BA sees 2010/11 break even after record full-year loss
British Airways on Friday predicted a return to breakeven next year, helped by recovering business-class traffic, after it posted a record 531 million pounds full-year loss, hit by strikes and winter snow.
The loss, the airline's largest annual deficit since it was privatized in 1987, follows last year's 401 million ($575 million). BA said its revenues for the year to the end of March fell 11 percent to 7.9 billion pounds but that its costs had come down by around 1 billion pounds.
We think we can break even on the pretax profit level in the next full-year, Chief Executive Willie Walsh told reporters on a conference call.
Long-haul premium traffic has recovered and reductions in short-haul traffic have eased. Market conditions are showing improvement from the depressed levels in 2009/10.
Shares in BA, which have dropped 17 percent in the last month, were 2.8 percent up at 191.5 pence by 0712 GMT, valuing the business at more than 2.2 billion pounds.
BA had been expected to report an average pretax loss of 590 million pounds, according to a Thomson Reuters I/B/E/S poll of 17 analysts.
The results were severely affected by cabin crew strikes in March, which BA said cost it around 45 million pounds and are expected to continue next week.

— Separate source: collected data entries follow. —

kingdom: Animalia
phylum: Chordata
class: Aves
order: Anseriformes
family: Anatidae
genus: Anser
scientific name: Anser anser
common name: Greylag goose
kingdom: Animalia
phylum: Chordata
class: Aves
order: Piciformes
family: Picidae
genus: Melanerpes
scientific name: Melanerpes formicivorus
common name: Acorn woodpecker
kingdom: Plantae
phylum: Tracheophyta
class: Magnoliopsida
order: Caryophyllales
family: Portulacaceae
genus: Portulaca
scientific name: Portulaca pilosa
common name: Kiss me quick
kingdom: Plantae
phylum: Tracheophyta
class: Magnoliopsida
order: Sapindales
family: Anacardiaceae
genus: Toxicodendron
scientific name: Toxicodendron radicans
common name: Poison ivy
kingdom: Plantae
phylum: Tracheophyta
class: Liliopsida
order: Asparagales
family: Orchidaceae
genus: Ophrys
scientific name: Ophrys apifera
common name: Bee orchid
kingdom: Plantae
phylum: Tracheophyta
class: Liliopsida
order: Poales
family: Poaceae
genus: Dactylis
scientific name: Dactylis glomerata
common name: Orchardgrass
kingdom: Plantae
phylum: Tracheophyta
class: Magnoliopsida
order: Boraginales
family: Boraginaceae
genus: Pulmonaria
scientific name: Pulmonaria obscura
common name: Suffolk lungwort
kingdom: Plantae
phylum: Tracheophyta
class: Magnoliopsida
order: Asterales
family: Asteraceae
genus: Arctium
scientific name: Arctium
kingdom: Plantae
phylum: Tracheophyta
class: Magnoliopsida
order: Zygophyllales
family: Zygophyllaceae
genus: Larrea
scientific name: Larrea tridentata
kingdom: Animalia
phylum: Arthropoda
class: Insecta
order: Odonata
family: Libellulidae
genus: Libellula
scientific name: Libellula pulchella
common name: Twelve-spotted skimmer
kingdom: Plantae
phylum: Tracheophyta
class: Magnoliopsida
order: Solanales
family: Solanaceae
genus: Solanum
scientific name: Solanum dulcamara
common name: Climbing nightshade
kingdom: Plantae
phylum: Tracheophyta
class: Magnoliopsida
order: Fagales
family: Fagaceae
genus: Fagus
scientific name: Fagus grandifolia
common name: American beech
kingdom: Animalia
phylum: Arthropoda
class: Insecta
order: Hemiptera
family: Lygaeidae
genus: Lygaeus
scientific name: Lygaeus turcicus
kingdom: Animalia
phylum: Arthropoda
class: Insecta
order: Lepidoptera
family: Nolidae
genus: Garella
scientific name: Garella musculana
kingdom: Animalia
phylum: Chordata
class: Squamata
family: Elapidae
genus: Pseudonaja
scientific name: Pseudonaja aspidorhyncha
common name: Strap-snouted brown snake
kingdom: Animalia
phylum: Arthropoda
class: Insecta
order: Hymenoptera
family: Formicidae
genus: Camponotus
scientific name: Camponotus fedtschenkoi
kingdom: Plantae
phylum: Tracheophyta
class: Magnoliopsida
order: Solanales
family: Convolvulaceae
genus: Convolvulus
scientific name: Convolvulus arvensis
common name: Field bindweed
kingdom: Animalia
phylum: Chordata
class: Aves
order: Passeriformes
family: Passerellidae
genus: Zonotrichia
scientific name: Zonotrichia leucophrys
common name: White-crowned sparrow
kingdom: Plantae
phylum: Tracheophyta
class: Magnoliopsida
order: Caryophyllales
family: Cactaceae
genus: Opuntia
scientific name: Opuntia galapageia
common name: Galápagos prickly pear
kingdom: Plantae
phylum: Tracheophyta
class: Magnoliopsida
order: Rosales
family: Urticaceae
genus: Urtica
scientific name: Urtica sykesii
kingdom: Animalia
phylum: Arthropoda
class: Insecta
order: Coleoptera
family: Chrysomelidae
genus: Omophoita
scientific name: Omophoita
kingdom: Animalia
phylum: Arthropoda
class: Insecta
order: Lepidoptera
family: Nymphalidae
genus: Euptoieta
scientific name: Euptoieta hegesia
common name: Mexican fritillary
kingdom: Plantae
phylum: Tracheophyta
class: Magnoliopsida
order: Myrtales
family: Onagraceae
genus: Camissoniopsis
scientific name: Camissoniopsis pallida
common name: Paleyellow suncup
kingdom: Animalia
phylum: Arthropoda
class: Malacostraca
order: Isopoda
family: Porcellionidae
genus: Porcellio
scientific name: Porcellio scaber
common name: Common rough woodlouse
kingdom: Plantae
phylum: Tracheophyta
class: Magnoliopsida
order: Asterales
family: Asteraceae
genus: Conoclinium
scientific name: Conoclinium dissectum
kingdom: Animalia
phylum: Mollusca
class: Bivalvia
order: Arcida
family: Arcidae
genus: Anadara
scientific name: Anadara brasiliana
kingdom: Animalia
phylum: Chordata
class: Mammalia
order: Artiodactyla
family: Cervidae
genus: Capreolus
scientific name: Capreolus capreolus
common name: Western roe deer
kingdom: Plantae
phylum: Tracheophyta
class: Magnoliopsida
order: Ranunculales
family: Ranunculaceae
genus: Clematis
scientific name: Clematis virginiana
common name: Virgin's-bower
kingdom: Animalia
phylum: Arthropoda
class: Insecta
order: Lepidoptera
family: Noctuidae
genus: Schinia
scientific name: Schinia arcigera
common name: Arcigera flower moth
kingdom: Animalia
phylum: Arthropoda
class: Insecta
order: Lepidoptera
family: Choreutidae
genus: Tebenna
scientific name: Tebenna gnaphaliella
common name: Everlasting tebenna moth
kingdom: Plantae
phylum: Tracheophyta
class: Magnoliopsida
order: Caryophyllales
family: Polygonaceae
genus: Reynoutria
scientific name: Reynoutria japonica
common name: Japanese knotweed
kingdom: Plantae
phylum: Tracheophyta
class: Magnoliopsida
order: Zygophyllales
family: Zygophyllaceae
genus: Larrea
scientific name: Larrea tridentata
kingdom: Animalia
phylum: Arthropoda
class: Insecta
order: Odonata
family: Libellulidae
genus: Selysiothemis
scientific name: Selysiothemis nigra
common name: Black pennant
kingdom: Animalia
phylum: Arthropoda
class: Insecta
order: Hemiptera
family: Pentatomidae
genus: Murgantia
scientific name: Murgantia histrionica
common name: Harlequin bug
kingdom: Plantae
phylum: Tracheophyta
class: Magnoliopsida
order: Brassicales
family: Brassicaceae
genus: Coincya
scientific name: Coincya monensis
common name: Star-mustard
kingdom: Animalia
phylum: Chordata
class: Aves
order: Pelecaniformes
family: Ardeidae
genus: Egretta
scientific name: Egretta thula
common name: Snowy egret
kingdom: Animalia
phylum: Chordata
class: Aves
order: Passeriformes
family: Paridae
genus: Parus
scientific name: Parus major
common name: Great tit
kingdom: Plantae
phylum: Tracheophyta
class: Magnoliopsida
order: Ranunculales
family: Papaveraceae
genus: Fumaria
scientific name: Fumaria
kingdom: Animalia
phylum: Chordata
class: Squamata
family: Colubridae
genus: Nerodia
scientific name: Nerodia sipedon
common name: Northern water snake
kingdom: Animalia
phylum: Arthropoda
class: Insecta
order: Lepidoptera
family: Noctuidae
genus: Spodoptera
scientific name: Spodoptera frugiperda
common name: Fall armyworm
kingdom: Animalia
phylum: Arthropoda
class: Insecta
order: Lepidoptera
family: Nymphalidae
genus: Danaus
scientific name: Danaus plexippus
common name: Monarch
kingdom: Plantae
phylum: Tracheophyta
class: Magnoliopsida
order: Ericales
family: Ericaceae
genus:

BA also said its merger with Spain's Iberia , which is expected to generate 400 million euros ($496.6 million) a year in cost savings, would be complete by the end of 2010.
It also said it hoped plans to form a commercial alliance with American Airlines would be approved by the U.S. Department of Transportation and the EU by this summer.
BA said it made an operating loss of 145 million pounds in the fourth quarter -- down from 164 million in the same quarter a year ago.
Air France-KLM on Thursday predicted a return to breakeven this year after it posted a record full-year operating loss of 1.285 billion euros.
Earlier this week industry body IATA said demand for business and first-class seats rose in the first-quarter of 2010 but that premium travel was still some 15 percent below pre-recession levels.
British Airways' fourth quarter ended two weeks before ash from the eruption of an Icelandic volcano forced Europe to close many of its airports in mid-April, costing it up to 20 million pounds a day.